Exercise goal: Report how many lines in the records below hold the word "Pima". Add nothing to the number.

━━━━━━━━━━

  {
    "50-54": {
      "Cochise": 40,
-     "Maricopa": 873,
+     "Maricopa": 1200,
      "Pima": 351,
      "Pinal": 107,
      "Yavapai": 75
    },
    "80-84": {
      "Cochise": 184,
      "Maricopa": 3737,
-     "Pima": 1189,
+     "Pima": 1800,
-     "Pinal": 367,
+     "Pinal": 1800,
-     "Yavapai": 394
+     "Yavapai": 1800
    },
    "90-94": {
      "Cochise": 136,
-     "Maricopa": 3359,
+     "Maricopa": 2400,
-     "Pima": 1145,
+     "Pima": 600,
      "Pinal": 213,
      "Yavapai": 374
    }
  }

━━━━━━━━━━

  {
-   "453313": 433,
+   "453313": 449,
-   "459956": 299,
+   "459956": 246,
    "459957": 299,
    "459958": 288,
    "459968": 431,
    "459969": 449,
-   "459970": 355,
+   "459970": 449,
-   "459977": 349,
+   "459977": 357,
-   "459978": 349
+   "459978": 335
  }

━━━━━━━━━━

Task output: 5